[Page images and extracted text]
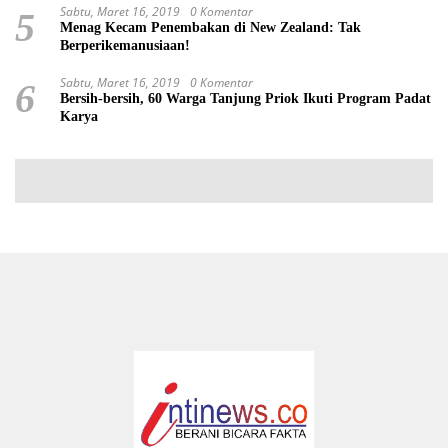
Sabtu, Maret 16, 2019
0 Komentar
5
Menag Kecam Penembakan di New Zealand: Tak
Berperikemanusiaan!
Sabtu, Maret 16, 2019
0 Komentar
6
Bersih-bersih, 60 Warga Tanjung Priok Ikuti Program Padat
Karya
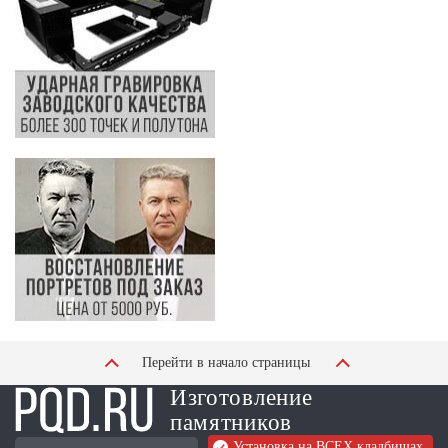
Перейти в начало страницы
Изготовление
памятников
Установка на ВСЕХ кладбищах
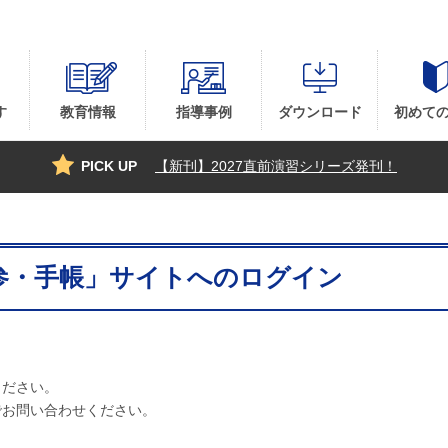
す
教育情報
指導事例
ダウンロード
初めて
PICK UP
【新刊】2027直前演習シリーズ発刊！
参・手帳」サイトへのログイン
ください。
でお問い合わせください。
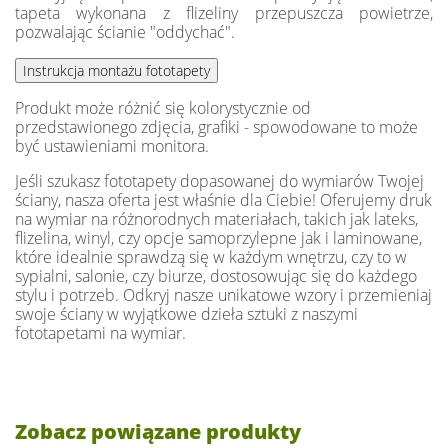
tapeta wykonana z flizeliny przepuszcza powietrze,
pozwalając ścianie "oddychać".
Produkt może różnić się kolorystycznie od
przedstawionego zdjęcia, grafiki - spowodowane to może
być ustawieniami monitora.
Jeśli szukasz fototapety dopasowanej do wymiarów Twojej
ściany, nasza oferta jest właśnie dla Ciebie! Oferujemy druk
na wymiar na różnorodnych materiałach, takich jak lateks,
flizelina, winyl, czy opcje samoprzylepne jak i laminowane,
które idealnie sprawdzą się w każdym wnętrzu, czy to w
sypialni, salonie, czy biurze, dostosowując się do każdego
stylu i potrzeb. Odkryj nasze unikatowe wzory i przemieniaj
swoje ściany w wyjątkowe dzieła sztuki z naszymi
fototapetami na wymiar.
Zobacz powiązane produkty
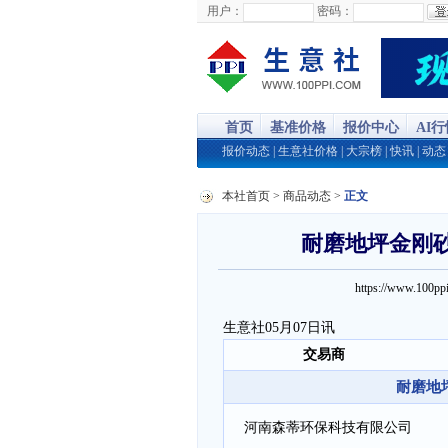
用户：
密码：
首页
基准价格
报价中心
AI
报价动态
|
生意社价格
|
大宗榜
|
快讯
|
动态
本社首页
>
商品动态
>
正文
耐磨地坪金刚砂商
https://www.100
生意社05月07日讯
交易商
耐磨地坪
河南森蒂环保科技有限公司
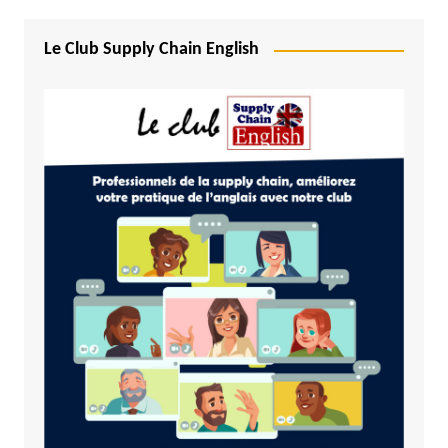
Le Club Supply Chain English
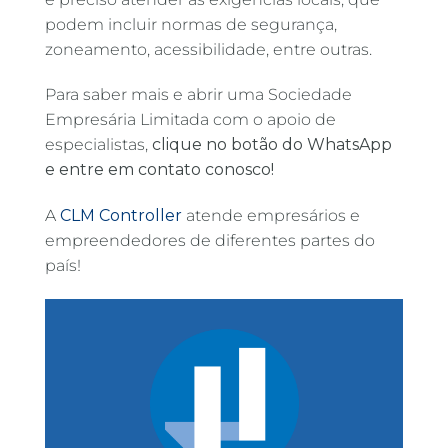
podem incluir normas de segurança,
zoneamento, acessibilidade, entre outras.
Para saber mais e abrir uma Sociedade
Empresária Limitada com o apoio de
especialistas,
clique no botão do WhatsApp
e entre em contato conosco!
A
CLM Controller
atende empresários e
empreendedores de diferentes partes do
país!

* Problem *
Extract, word for word, each line from the top of the data down to and including the line with "Установка на ВСЕХ кладбищах"; skip the pictures.

* Exercise solution *
Sabtu, Maret 16, 2019
0 Komentar
5
Menag Kecam Penembakan di New Zealand: Tak
Berperikemanusiaan!
Sabtu, Maret 16, 2019
0 Komentar
6
Bersih-bersih, 60 Warga Tanjung Priok Ikuti Program Padat
Karya
Перейти в начало страницы
Изготовление
памятников
Установка на ВСЕХ кладбищах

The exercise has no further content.